A 'vaccine-like' approach to juvenile diabetes, set to be tested in a clinical trial in Australia, aims to test whether delivering insulin through the nose can keep the immune system from attacking the body's own cells.

Vaccines prime the immune system to attack invaders and protect the body. But in type 1 diabetes, it is the T cells that attack and destroy insulin-secreting beta cells in the pancreas.

In a phase 2 trial announced in December, Australian researchers are testing whether nasal insulin delivered to people at risk of type 1 diabetes can prevent the disease by training their immune systems to tolerate beta cells.

Edwin Gale, head of the diabetes research unit at the University of Bristol, says although it is too early to speculate on whether the approach can prevent type 1 diabetes, it could add to scientists' understanding of immune tolerance.

Calling the approach 'vaccine-like' has provoked some skepticism from experts who say vaccinating against an autoimmune disease is inherently contradictory.

That word 'vaccine' stuck early on, 'immune regulation' would be better.” Warwick Anderson, Australian National Health and Medical Research Council

Warwick Anderson, chief executive of Australia's National Health and Medical Research Council, which co-funded the trial, says the term is a bit of a misnomer. “That word 'vaccine' stuck early on, 'immune regulation' would be better.”

Insulin administered via the nose or mouth stimulates the immune system via the mucosal lining but is not absorbed further and does not affect blood glucose levels. A phase 1 trial completed in 2004 found immune responses similar to those seen in mouse studies.

A significant increase in antibodies to insulin accompanied a decrease in T-cell response, the first demonstration of this effect in humans. Project leader Len Harrison, of the Walter and Eliza Hall Institute in Melbourne, says the approach is based on the phenomenon of mucosal tolerance first reported in the 1940s.

“It seems paradoxical because insulin antibodies are a marker for the disease, but there is no evidence that antibodies themselves cause damage to beta cells,” he says. The more important thing, he adds, is that the method suppresses the immune response to insulin.

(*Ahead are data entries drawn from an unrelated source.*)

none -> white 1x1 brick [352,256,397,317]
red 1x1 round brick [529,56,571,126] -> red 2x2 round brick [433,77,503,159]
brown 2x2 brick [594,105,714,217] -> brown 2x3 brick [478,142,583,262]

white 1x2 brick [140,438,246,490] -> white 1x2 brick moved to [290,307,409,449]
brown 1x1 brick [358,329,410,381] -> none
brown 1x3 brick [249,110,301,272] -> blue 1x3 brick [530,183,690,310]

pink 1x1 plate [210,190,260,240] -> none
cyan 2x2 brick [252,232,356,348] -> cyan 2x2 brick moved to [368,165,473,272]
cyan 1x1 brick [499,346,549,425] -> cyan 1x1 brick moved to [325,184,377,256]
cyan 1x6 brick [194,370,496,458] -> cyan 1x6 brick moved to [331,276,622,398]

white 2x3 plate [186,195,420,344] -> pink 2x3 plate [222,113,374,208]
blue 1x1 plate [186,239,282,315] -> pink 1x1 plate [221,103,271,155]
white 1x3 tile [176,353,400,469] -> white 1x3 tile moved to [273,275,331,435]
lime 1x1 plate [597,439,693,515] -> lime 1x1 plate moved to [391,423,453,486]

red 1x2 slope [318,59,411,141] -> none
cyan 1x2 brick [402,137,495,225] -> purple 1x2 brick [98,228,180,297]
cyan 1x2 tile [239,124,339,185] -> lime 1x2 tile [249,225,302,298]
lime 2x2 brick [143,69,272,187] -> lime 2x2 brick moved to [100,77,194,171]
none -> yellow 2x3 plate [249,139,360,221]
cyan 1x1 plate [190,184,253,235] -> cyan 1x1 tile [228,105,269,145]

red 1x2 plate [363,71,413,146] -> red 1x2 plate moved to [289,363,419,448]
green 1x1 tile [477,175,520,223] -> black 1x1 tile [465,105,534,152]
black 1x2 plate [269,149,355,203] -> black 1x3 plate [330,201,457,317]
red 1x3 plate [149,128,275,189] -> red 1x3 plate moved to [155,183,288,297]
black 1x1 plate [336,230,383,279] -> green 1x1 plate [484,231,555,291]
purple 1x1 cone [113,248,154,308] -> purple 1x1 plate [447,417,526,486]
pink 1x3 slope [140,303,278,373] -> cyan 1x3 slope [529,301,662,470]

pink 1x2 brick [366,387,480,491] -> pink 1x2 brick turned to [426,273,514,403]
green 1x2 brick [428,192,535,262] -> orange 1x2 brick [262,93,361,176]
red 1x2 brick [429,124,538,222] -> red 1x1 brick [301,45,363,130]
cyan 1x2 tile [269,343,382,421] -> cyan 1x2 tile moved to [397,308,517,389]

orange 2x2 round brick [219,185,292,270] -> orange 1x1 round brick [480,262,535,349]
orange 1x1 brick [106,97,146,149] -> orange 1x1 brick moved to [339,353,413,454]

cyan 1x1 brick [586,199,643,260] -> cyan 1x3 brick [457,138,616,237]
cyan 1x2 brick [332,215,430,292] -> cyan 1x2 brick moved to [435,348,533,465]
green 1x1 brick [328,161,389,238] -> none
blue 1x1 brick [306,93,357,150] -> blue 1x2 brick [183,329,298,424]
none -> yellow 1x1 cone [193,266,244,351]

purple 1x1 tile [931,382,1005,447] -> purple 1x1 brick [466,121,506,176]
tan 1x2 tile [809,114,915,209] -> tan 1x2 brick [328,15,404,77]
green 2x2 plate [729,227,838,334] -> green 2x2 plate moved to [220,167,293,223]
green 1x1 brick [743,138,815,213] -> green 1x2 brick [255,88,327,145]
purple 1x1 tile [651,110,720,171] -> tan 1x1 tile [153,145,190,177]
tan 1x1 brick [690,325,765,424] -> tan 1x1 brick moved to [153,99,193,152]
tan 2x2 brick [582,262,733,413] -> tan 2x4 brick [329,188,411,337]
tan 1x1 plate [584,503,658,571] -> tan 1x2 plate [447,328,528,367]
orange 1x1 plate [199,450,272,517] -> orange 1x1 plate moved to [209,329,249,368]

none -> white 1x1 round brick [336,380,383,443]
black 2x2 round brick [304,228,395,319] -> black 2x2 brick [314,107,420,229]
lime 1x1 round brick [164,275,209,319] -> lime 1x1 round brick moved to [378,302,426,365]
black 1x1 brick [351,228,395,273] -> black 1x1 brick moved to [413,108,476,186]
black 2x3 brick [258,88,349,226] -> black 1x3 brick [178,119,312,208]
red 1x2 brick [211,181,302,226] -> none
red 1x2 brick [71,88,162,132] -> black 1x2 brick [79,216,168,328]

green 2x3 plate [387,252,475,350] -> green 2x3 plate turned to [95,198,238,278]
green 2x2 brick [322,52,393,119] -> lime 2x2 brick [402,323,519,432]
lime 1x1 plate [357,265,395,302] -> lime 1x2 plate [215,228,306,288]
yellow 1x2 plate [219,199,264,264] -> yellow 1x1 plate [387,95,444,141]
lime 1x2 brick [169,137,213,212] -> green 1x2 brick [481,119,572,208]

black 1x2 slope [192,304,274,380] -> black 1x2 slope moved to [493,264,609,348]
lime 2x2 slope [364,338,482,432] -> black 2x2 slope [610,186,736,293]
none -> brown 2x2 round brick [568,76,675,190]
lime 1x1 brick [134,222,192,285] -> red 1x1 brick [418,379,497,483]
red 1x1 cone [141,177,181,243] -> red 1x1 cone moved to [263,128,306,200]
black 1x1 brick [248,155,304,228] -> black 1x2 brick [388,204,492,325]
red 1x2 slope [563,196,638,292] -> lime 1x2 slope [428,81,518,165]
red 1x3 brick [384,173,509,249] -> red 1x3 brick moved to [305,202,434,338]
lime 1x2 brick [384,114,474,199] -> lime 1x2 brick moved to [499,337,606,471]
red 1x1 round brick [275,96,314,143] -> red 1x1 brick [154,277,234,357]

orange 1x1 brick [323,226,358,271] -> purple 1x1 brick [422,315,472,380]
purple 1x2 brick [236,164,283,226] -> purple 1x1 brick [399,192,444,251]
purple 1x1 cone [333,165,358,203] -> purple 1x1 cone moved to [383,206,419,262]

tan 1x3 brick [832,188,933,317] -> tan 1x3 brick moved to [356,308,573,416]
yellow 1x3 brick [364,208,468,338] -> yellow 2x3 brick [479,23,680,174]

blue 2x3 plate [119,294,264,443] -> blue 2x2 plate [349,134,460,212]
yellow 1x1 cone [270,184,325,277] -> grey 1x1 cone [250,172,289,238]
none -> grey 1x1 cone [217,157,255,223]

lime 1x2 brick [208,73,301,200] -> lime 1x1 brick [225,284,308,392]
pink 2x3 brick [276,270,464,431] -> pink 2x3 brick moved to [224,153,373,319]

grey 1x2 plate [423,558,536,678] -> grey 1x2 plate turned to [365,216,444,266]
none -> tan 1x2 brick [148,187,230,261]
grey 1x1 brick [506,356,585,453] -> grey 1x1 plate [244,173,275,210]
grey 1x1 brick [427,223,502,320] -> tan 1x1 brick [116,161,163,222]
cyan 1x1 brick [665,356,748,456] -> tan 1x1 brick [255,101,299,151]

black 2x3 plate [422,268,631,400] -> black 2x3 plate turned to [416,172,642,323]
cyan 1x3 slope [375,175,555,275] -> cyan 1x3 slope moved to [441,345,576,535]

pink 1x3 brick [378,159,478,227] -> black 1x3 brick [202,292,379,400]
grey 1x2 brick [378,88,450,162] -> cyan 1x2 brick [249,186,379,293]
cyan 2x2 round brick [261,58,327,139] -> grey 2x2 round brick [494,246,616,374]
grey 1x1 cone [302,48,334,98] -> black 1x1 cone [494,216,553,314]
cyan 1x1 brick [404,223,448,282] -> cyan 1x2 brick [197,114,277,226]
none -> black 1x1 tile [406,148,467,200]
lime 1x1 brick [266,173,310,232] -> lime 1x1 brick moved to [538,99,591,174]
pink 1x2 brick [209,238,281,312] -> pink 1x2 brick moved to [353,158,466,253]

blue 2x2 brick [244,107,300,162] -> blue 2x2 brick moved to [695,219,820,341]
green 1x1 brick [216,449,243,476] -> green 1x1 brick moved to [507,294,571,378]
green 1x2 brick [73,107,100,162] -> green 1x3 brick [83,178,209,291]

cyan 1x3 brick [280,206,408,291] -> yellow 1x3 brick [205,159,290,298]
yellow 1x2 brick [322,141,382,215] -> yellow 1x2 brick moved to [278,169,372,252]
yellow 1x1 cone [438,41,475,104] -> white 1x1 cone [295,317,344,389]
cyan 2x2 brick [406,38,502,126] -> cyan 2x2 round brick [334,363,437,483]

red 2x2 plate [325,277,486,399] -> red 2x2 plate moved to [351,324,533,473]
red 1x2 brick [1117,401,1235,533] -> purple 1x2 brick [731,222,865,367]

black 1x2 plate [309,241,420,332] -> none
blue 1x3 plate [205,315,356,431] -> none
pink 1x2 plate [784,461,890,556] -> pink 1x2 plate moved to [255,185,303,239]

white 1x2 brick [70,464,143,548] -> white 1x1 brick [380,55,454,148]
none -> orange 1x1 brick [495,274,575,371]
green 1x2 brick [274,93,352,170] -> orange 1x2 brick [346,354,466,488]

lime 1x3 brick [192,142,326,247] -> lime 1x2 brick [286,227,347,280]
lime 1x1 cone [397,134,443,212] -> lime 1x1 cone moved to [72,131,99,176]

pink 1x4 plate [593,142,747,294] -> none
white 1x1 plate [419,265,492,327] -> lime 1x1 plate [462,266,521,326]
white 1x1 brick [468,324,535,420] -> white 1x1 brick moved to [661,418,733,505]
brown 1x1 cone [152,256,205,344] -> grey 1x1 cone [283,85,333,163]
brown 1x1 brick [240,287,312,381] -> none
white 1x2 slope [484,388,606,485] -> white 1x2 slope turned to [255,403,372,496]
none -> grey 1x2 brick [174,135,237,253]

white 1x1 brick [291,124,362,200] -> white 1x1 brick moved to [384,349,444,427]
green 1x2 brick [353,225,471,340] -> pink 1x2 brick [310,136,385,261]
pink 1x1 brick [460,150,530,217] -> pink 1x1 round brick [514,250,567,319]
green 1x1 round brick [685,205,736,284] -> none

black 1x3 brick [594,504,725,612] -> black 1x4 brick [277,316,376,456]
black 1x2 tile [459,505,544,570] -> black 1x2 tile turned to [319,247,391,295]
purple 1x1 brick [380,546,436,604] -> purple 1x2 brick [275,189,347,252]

In a separate project, Matthias von Herrath is investigating whether those who have recently contracted the disease would benefit from a combination of nasal insulin and drugs to suppress the immune system.

“Our studies have shown that such combo-therapies are much more effective,” says von Herrath, head of the Immune Regulation Lab at the La Jolla Institute for Allergy and Immunology.

Previous attempts to show mucosal tolerance in people with type 1 diabetes have all failed (Diabetes Care 27, 2348–2355; 2004). But those studies involved individuals with end-stage disease who received oral insulin.

Delivering insulin through the nose would prevent it from degrading before it reaches the mucosa, Harrison says. The phase 1 trial suggested that although the treatment does not eliminate the T cells that destroy beta cells, it might enhance the T cells that help make antibodies. “You would have a mixture, it's a balance between the good guys and the bad guys,” Harrison says.

At least 13,200 relatives of people with type 1 diabetes will be screened in order to identify 264 participants at high risk. Results are expected in seven years.